What this task involves
With the pictures omitted, print exactly the lines below, from the one containing "X12896Y13343D3*" through the one containing "always@(posedge clk) begin", and nothing else.

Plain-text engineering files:
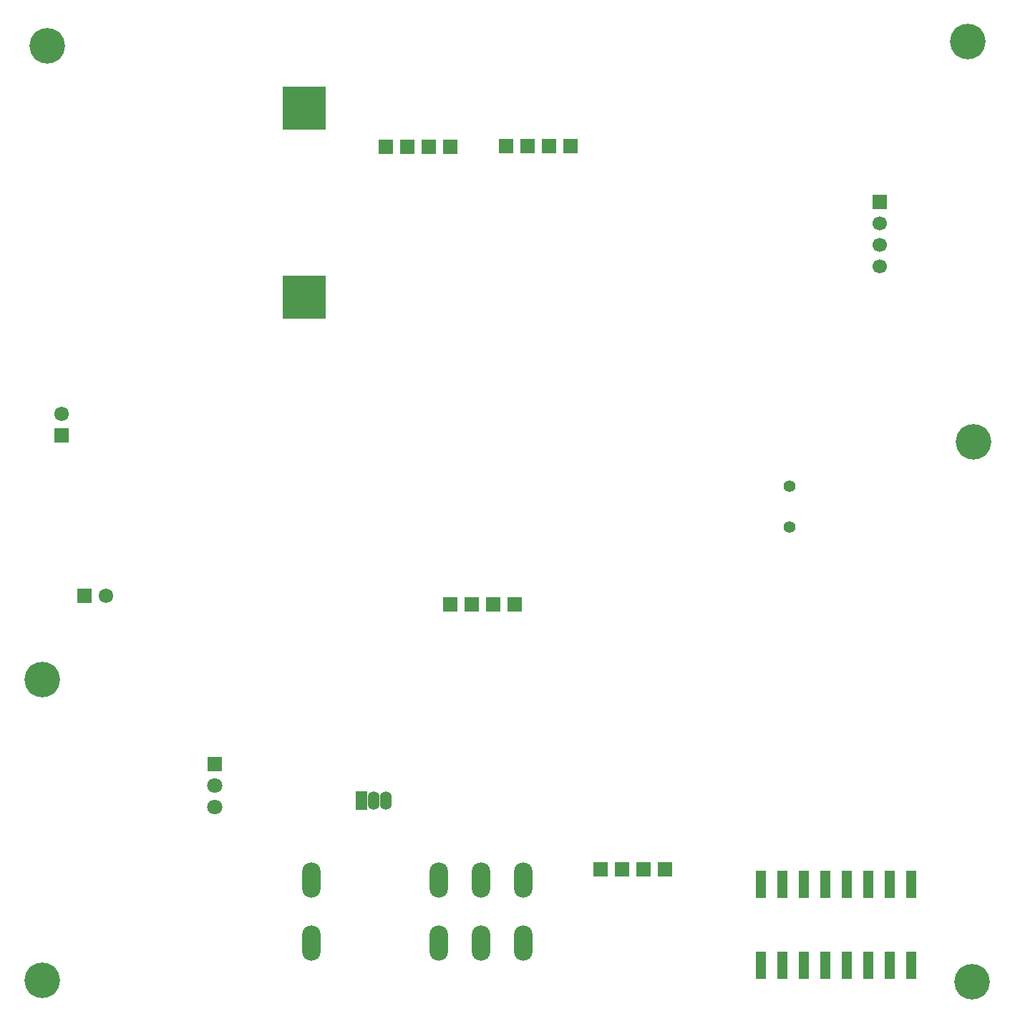
<source format=gbr>
G04 DipTrace 2.4.0.2*
%INBottomMask.gbr*%
%MOMM*%
%ADD67O,1.4X2.2*%
%ADD69R,5.2X5.2*%
%ADD73C,1.419*%
%ADD75C,1.8*%
%ADD77R,1.8X1.8*%
%ADD83C,4.2*%
%ADD103O,2.181X4.181*%
%ADD105R,1.2X3.2*%
%ADD111C,1.7*%
%ADD113R,1.7X1.7*%
%ADD115R,1.4X2.2*%
%ADD129R,1.724X1.724*%
%ADD131C,1.724*%
%FSLAX53Y53*%
G04*
G71*
G90*
G75*
G01*
%LNBotMask*%
%LPD*%
D131*
X15191Y80299D3*
D129*
Y77759D3*
D131*
X20461Y58829D3*
D129*
X17921D3*
D115*
X50682Y34618D3*
D113*
X111966Y105428D3*
D111*
Y102888D3*
Y100348D3*
Y97808D3*
D113*
X61161Y57798D3*
X63701D3*
X66241D3*
X68781D3*
X75401Y111990D3*
X72861D3*
X70321D3*
X67781D3*
X61161Y111937D3*
X58621D3*
X56081D3*
X53541D3*
X78943Y26521D3*
X81483D3*
X84023D3*
X86563D3*
D105*
X97901Y15167D3*
X100441D3*
X102981D3*
X105521D3*
X108061D3*
X110601D3*
X113141D3*
X115681D3*
Y24692D3*
X113141D3*
X110601D3*
X108061D3*
X105521D3*
X102981D3*
X100441D3*
X97901D3*
D103*
X44808Y25251D3*
Y17758D3*
X59820Y25251D3*
X64798D3*
X69802D3*
X59820Y17758D3*
X64798D3*
X69802D3*
D83*
X13531Y123845D3*
D77*
X33377Y38904D3*
D75*
Y36364D3*
Y33824D3*
D73*
X101329Y71769D3*
Y66943D3*
D83*
X12896Y13343D3*
Y48907D3*
X122445Y124321D3*
X122921Y13184D3*
X123080Y77008D3*
D69*
X43915Y116521D3*
Y94137D3*
D67*
X52111Y34618D3*
X53540D3*
M02*

</source>
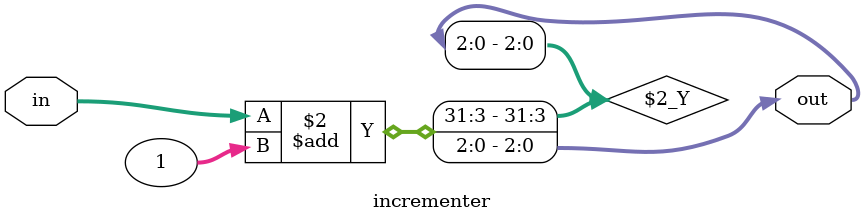
<source format=sv>
`timescale 1ns / 1ps


module General1x3Reg(input logic clk, reset,en, input logic[2:0] in, output logic[2:0] out);


reg[2:0] data;

always@(posedge clk) begin

if(reset)
    data = 0;

else if(en) 
   data <= in;
    
out = data;

end

endmodule

module incrementer(input logic[2:0] in, output logic[2:0] out);

always_comb begin

out = in + 1;

end


endmodule


</source>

Exercise result
X12896Y13343D3*
Y48907D3*
X122445Y124321D3*
X122921Y13184D3*
X123080Y77008D3*
D69*
X43915Y116521D3*
Y94137D3*
D67*
X52111Y34618D3*
X53540D3*
M02*

</source>
<source format=sv>
`timescale 1ns / 1ps


module General1x3Reg(input logic clk, reset,en, input logic[2:0] in, output logic[2:0] out);


reg[2:0] data;

always@(posedge clk) begin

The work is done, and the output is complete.